There are certain phrases and schools of thought that drive me nuts as a sports fan. I will spare my readers my rant for today on a few of those and focus on just the one that perhaps bugs me the most, since it actually came into play in Sunday night’s Super Bowl.
The play came with about two minutes left, with San Francisco trailing Baltimore by a 34-29 score and the 49ers with the ball deep in Baltimore territory. Colin Kaepernick was looking for his receiver, Michael Crabtree, near the right end zone sideline. The Ravens’ Jimmy Smith was battling with Crabtree for the ball, and although it couldn’t be called defensive holding since the ball was in the air, it appeared to me that Smith interfered with Crabrtree’s ability to catch the football and could have easily been whistled for pass interference. One former NFL official agrees with me, though another disagrees.
Presuming I’m right (and I still think I am), this isn’t the first time the “let them play” line-of-thinking has prevailed in Super Bowls. Recently, I read the excellent book, Scorecasting, which talks about the famous Eli Manning-to-David Tyree pass in Super Bowl XLII. I had forgotten this, but just before releasing the ball, Manning’s forward progress had been stopped by a pair of Patriots clinging to him. The rule is in place for the ball carrier’s safety, and the play should have been blown dead. Instead, Manning launched one of the most famous passes in NFL history, which helped the Giants win the game.
Instead of chastising head official Mike Carey for not making the call, the NFL reacted favorably to their official’s momentary suspending of the rules.
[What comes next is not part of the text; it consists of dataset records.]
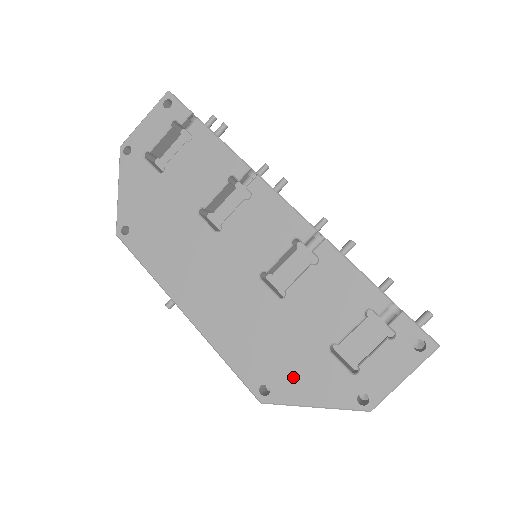
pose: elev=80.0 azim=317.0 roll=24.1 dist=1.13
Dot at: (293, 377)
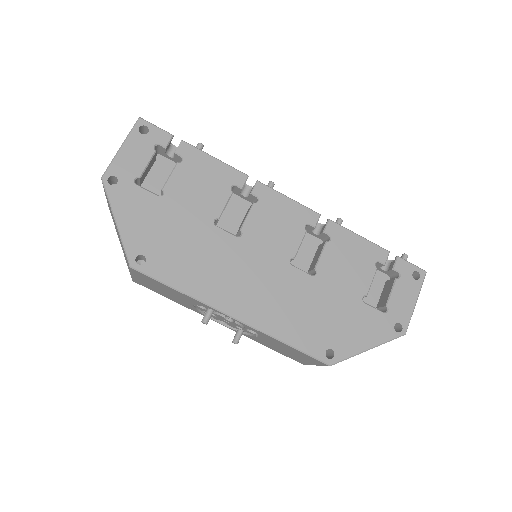
Dot at: (347, 333)
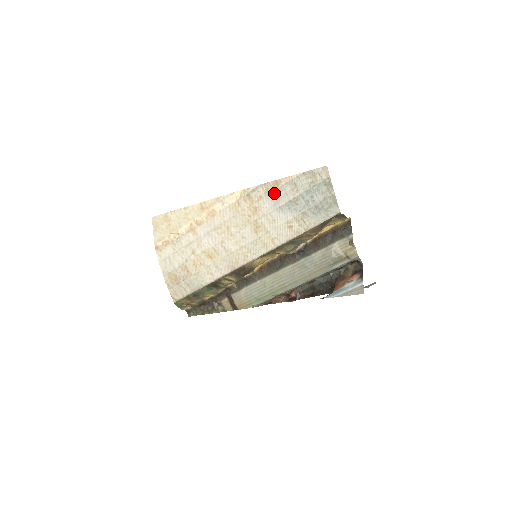
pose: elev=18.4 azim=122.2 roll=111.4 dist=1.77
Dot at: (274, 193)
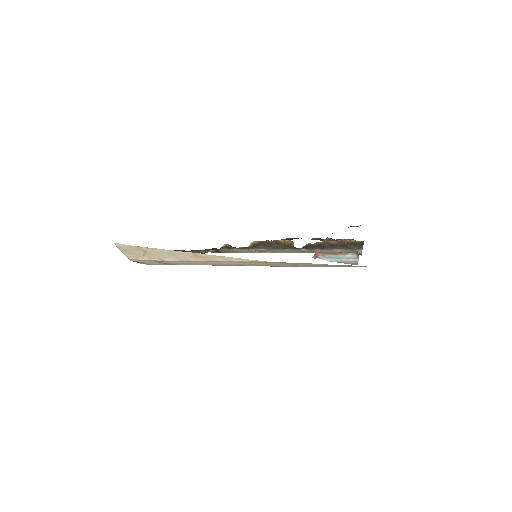
Dot at: occluded
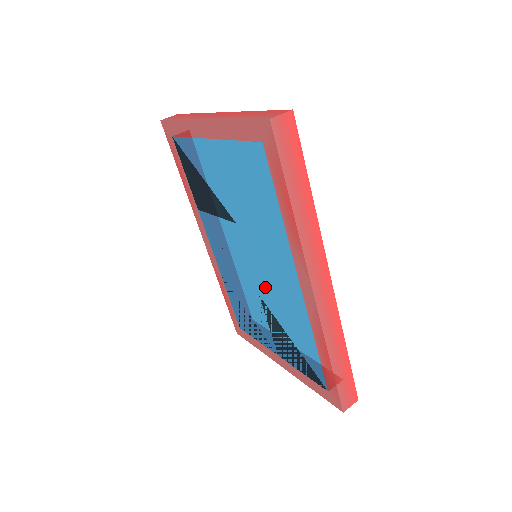
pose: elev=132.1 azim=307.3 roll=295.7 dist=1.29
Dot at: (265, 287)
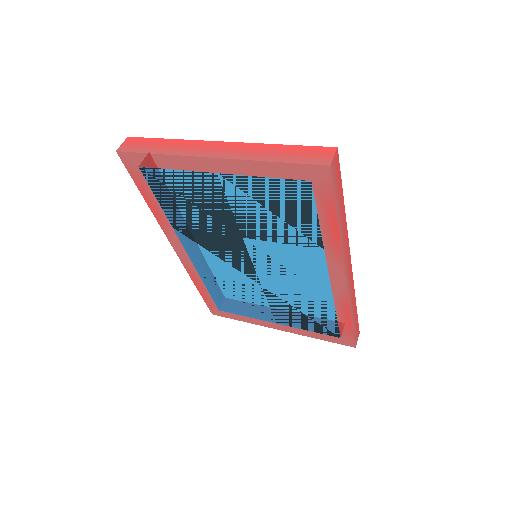
Dot at: (274, 280)
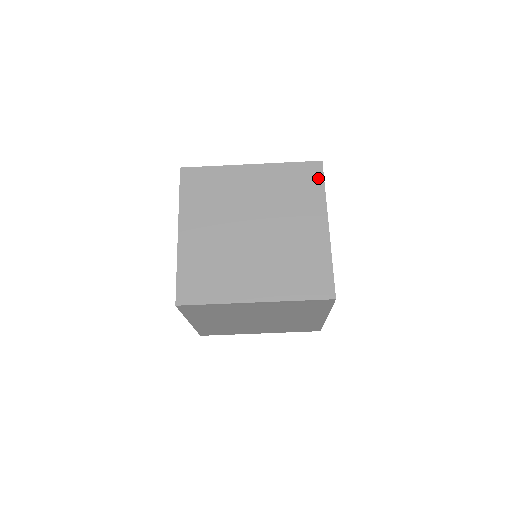
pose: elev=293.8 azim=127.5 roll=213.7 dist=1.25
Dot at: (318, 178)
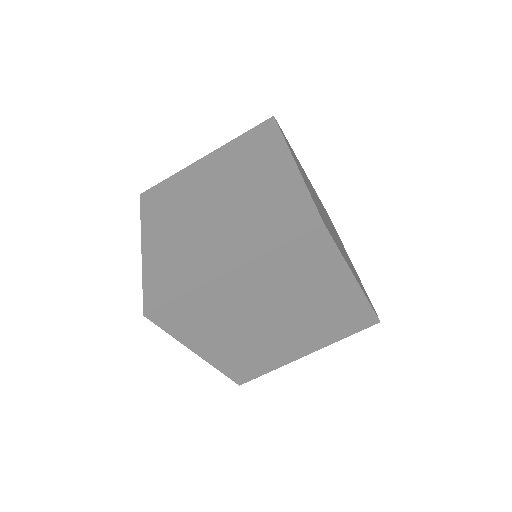
Dot at: (273, 130)
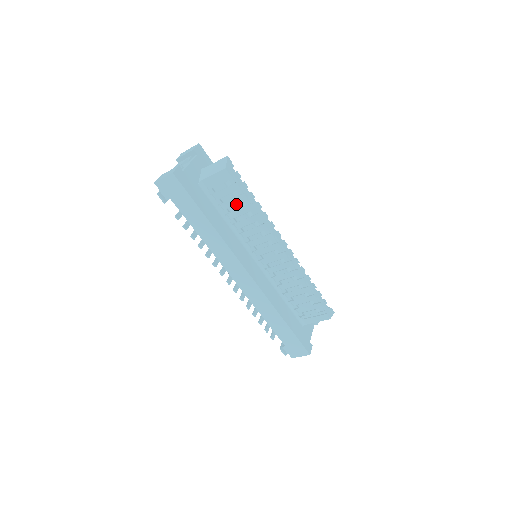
Carey went on talk shows and interviewed for magazines, which the NFL rarely allows its officials to do.
Let’s say for argument’s sake that Smith was guilty of a foul. Had the flag been thrown, you’d have heard an outcry of “let the guys play,” or “officials shouldn’t decide the game.” This is the biggest garbage line of thinking in all sports; why something that is not allowed the majority of the game should suddenly be allowed in crunch time is beyond me; in fact, aren’t the officials deciding the game the minute they decide not to enforce the rules? Why the idea that the no-call in a key situation is the proper procedure has crept into our way of thinking as sports fans is beyond me.
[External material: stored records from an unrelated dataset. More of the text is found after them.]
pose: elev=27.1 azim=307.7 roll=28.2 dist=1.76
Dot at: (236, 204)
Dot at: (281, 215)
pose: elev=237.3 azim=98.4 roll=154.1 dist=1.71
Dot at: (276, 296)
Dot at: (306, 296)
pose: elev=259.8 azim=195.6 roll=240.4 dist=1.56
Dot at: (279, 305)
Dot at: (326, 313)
Most of my blogs focus around an opinion, or an analysis of something, or perhaps even a prediction of something to come. Today’s, though, is a crusade. I am calling on fans to stop repeating the stupid cliché’s that fans use to justify no-calls in clutch situations. After all, it’s easy for officials to continue to get things wrong and justify it when we keep patting them on the back for it.